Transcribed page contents
|---|
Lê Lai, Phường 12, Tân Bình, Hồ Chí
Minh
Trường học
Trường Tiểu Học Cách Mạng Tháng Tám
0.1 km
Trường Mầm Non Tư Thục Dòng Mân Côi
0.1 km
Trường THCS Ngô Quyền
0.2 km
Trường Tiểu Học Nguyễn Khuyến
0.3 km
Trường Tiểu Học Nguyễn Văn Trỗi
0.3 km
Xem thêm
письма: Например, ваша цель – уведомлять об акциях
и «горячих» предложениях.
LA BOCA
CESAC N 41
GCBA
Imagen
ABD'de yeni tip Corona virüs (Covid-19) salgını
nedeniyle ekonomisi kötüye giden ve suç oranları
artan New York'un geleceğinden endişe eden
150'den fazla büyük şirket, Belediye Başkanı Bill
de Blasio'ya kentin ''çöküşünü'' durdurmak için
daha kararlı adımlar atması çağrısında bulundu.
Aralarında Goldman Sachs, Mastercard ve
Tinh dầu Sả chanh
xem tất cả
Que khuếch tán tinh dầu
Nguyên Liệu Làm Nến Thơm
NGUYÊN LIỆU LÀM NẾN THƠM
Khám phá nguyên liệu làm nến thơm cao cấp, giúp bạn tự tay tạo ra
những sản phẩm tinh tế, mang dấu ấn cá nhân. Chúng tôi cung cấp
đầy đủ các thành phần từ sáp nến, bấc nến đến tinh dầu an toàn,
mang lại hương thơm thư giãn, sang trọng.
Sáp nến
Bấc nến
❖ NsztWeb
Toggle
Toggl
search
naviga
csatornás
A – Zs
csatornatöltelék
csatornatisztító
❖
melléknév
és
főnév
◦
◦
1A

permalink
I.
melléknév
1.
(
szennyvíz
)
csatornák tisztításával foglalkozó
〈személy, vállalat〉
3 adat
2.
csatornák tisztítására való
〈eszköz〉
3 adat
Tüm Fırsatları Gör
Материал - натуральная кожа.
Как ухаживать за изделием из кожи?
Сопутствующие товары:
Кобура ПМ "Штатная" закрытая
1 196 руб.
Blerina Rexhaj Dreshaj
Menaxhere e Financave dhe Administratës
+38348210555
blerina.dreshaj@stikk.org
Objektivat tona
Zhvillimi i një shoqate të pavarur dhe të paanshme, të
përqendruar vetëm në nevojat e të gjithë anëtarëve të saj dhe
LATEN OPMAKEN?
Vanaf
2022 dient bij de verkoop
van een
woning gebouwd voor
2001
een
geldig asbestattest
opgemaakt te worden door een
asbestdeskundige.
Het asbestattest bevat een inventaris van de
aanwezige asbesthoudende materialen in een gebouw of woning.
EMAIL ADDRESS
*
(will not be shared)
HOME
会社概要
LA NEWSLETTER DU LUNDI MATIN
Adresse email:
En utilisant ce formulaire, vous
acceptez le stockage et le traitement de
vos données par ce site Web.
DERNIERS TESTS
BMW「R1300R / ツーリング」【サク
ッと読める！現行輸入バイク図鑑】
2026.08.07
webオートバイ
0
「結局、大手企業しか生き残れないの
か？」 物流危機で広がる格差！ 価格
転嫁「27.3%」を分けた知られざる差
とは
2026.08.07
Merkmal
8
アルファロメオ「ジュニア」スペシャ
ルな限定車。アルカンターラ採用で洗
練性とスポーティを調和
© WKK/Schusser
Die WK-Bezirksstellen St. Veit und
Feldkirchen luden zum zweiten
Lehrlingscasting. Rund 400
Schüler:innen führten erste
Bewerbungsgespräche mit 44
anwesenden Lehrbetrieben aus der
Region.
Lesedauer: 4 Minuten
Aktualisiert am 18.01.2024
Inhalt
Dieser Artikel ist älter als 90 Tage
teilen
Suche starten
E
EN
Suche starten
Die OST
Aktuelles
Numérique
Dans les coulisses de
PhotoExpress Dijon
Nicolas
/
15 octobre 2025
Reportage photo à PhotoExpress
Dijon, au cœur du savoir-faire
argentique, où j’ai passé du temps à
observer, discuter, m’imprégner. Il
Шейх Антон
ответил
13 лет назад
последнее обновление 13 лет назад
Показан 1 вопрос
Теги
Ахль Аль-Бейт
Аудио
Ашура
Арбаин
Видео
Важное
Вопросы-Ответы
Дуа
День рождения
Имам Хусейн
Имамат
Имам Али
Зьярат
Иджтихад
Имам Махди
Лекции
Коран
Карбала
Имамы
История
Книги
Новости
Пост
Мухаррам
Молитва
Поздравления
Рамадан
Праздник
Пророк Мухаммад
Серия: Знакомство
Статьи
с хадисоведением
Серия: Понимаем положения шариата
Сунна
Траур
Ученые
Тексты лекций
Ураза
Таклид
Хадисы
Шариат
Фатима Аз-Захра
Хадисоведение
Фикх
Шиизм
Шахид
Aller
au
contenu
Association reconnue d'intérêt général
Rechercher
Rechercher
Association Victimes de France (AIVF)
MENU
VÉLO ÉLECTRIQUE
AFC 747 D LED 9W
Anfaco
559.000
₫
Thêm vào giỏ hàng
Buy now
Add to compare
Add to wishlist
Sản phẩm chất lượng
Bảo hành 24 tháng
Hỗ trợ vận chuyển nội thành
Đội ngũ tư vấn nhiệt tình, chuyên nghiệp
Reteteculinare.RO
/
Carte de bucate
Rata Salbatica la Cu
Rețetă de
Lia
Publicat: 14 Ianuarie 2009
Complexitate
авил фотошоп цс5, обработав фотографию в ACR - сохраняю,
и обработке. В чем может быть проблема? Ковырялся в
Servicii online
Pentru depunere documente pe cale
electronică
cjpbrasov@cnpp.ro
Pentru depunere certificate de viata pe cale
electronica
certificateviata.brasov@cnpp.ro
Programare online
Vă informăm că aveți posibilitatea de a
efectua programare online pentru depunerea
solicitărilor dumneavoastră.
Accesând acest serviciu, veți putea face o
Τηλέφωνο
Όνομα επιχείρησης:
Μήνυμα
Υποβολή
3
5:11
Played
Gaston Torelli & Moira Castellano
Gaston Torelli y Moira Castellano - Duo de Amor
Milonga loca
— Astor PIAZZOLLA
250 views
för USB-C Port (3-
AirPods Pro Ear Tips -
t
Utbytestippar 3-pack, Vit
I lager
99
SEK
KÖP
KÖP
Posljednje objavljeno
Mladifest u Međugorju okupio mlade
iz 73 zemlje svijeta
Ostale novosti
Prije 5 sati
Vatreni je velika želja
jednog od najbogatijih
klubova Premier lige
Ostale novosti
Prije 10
|---|
▶ Aim of the task
From the line that has "BMW「R1300R / ツーリング」【サク" through the line that has "15 octobre 2025", copy every line exactly as it appears above, and leave out all others.

▶ Output for this task
BMW「R1300R / ツーリング」【サク
ッと読める！現行輸入バイク図鑑】
2026.08.07
webオートバイ
0
「結局、大手企業しか生き残れないの
か？」 物流危機で広がる格差！ 価格
転嫁「27.3%」を分けた知られざる差
とは
2026.08.07
Merkmal
8
アルファロメオ「ジュニア」スペシャ
ルな限定車。アルカンターラ採用で洗
練性とスポーティを調和
© WKK/Schusser
Die WK-Bezirksstellen St. Veit und
Feldkirchen luden zum zweiten
Lehrlingscasting. Rund 400
Schüler:innen führten erste
Bewerbungsgespräche mit 44
anwesenden Lehrbetrieben aus der
Region.
Lesedauer: 4 Minuten
Aktualisiert am 18.01.2024
Inhalt
Dieser Artikel ist älter als 90 Tage
teilen
Suche starten
E
EN
Suche starten
Die OST
Aktuelles
Numérique
Dans les coulisses de
PhotoExpress Dijon
Nicolas
/
15 octobre 2025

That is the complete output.